Labour must fund regulators or UK fintech could ‘falter’, Tony Blair’s think tank warns

A potential future Labour government must pump more cash into financial regulators and ensure they are properly “resourced” or the UK’s fintech sector could slide into obscurity, Tony Blair’s think tank has warned.

In a sweeping package of policy recommendations published today, the Tony Blair Institute for Global Change and tech lobby group the Start-Up Coalition said the UK’s financial tech sector “may have blossomed fast, but it could falter just as quickly” without close attention from lawmakers.

“From regulatory stagnation and regulator resource limitations to growing international competition, the UK’s prize fintech sector should not be taken for granted,” the two groups warned in a new report.

“Investment in the sector has decreased 48 per cent year on year in 2023 in contrast to sustained growth in the preceding years, demonstrating that the sector is far from immune to global macroeconomic headwinds.”

Among its list of policy asks, the report said that if Labour wins the next election it must inject more cash into regulators like the Financial Conduct Authority to ensure they can handle a swelling remit, which is set to stretch across new sectors like crypto and buy-now pay-later.

Labour has already said it is targeting a shake-up of financial regulation if it is elected to power. 

In a major offensive on financial services earlier this year, shadow City minister Tulip Siddiq said the party would look to “modernise the regulatory burden” on UK financial firms and push City watchdogs to identify and cut “redundant” rules that have hampered the growth of the financial services sector in general.

However, the new report from the two think-tanks said that while “‘reducing red-tape’ often makes for great rhetoric, it can mean uncertainty for startups”.

“To maximise the chances of success on regulatory reform, the next government must commit to adequately resourcing the financial regulators,” they added.

In its recent annual plans, the FCA said it annual funding requirement is likely to increase by 10.7 per cent to £755m for the 2024-25 financial year.

The call from Blair’s group and the Start-Up Coalition came alongside a list of policy recommendations including a call to push ahead with buy-now pay-later regulation in the first 100 days of government and an overhaul of the R&D tax credit system.

A future government should also “not hold financial services institutions’ use of AI to a higher standard by default,” they added, calling for the regulator to be empowered to issue AI-specific guidance for compliance. 

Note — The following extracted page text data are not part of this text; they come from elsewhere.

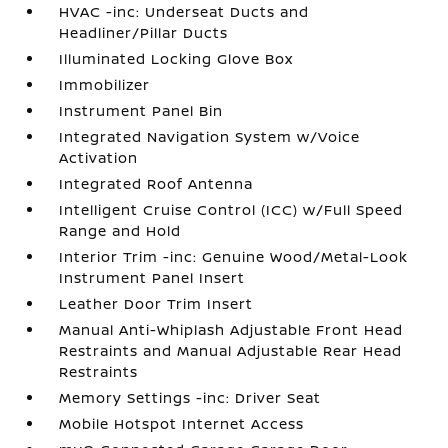
HVAC -inc: Underseat Ducts and
Headliner/Pillar Ducts
Illuminated Locking Glove Box
Immobilizer
Instrument Panel Bin
Integrated Navigation System w/Voice
Activation
Integrated Roof Antenna
Intelligent Cruise Control (ICC) w/Full Speed
Range and Hold
Interior Trim -inc: Genuine Wood/Metal-Look
Instrument Panel Insert
Leather Door Trim Insert
Manual Anti-Whiplash Adjustable Front Head
Restraints and Manual Adjustable Rear Head
Restraints
Memory Settings -inc: Driver Seat
Mobile Hotspot Internet Access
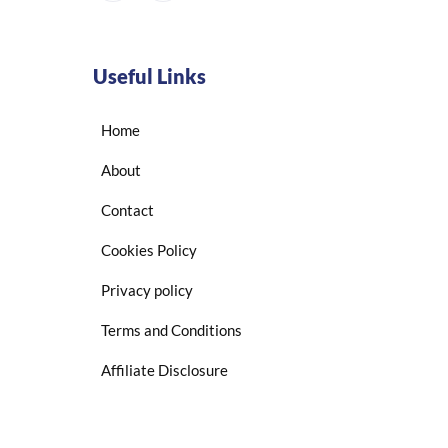
Useful Links
Home
About
Contact
Cookies Policy
Privacy policy
Terms and Conditions
Affiliate Disclosure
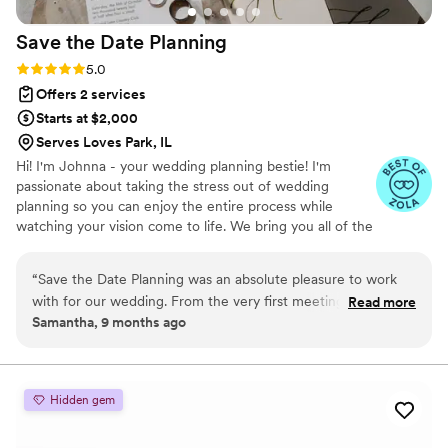
Save the Date
Planning
Rating: 5.0 (8 reviews)
5.0
Offers 2 services
Starts at $2,000
Serves Loves Park, IL
Hi! I'm Johnna - your wedding planning bestie! I'm
passionate about taking the stress out of wedding
planning so you can enjoy the entire process while
watching your vision come to life. We bring you all of the
best client resources, expert advice, and the best team
to help you execute the day you've been dreaming of, all
“
Save the Date Planning was an absolute pleasure to work
while bringing the fun & ensuring you love the entire
with for our wedding. From the very first meeting, Johnna
Read more
process.
Samantha, 9 months ago
was incredibly responsive, organized, and made us feel
completely at ease throughout the entire planning process.
She scheduled regular check-in meetings to ensure we were
on track, and Johnna's amazing sense of humor and calming
Hidden gem
presence was a true gift on the big day. She handled every
detail seamlessly, and even surprised me with a thoughtful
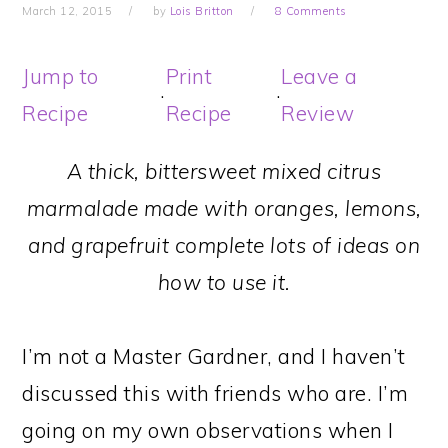
March 12, 2015
by
Lois Britton
8 Comments
Jump to
Print
Leave a
·
·
Recipe
Recipe
Review
A thick, bittersweet mixed citrus
marmalade made with oranges, lemons,
and grapefruit complete lots of ideas on
how to use it.
I’m not a Master Gardner, and I haven’t
discussed this with friends who are. I’m
going on my own observations when I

The Labour party was contacted for comment. The report has not been endorsed by the party.

In its financial services review last year, the party said it would “embrace innovation and fintech as the future of financial services” by becoming a “global standard-setter for the use of AI in FS, delivering the next phase of Open Banking, defining a roadmap for Open Finance, embracing securities tokenisation and a central bank digital currency, and establishing a regulatory sandbox for financial products to reach underserved communities.”